Winterbourne contains branches of the Co-op and Tesco Express, a chemist, optician, a handful of dental practices and a library. Other village amenities include a bakery, butcher and a Post Office serving the community. Horses and cattle are a common sight in the fields, including in the Cloisters area, which has views of the Frome Valley and the Huckford Viaduct.

==Governance==

An electoral ward in the same name exists. This ward stretches from Winterbourne in the north west to Hambrook in the southeast. The total population of the ward taken at the 2011 census was 6,994.

==Schools==

Winterbourne contains several schools. The main primary schools are Elm Park and St Michael's, with most students going on to attend the nearby secondary school, Winterbourne Academy, originally named The Ridings High School when formally opened by Tony Benn in 1957. Silverhill School and Day Nursery is an independent preparatory school for children aged 6 months to 11 years. St Michael's was founded in 1813 by the abolitionists and educational reformers, Hannah More and William Wilberforce. The original school was located upstairs in the George and Dragon pub. Larger rooms were then provided in Bourne House, where the school remained until a permanent building was erected on the High Street. St Michael's present location on Linden Close was opened in 1970.
St Michael's alumna, J. K. Rowling, is reputed to have based much of her character, Albus Dumbledore, on Alfred Dunn, who was headmaster during her studies.

==Notable residents==
- Arthur Austen-Leigh, vicar and cricketer, was Rector of Winterbourne from 1875 to 1890; he lived in Winterbourne with his children, including writer Lois Austen-Leigh
- Tim Bowles, politician and first Mayor of the West of England.
- James Bracey, Gloucestershire and England cricketer.
- Edward Colston, merchant, slave trader and Member of Parliament, is believed to have spent much of his childhood in Winterbourne.
- Joe Fry, racing driver, was born in Winterbourne in 1915.
- Harry Grindell Matthews, inventor, was born in Winterbourne in 1880. His childhood home was located at what is now The Grove Residential Home for the Elderly on the High Street where there is a blue plaque commemorating this link.
- Dan Norris, MP and second Mayor of the West of England.
- J. K. Rowling, author of the Harry Potter books, lived in Winterbourne until she was nine years old.

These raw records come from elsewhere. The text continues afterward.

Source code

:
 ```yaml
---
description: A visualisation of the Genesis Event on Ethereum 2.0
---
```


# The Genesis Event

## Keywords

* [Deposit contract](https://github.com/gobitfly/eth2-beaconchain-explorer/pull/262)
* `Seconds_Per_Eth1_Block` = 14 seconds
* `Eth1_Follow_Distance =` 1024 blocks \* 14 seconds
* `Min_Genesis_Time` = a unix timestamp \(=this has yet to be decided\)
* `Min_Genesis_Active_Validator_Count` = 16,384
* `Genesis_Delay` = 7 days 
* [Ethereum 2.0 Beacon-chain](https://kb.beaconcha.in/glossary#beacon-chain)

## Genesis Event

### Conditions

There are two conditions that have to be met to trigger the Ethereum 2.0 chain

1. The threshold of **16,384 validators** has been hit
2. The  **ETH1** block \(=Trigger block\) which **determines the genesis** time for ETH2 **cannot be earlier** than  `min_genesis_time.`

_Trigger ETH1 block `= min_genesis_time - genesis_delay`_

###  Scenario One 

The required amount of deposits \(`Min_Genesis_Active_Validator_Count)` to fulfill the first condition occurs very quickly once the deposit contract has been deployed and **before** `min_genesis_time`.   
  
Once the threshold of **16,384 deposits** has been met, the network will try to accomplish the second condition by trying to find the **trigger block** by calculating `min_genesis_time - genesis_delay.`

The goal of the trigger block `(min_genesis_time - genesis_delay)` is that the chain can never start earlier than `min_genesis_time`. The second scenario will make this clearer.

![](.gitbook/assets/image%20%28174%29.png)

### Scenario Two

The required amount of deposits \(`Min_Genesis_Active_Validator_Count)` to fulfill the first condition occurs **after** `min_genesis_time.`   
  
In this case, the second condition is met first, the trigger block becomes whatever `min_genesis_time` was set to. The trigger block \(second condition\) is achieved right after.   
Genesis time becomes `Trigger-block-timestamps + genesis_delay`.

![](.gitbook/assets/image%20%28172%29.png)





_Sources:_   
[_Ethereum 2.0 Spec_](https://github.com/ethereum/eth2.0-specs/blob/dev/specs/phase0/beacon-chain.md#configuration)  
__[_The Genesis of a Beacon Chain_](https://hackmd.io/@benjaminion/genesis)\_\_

Potter's surname originated from some of her friends in the village.

==Sport and leisure==

Winterbourne has a Non-League football club Winterbourne United F.C. who play at Parkside Avenue and a popular village cricket club that fields 5 senior sides - Winterbourne CC - who share the same ground. Winterbourne Down Border Morris performs during the year at events such as wassailing, and especially on Boxing Day when they perform a Mummers play.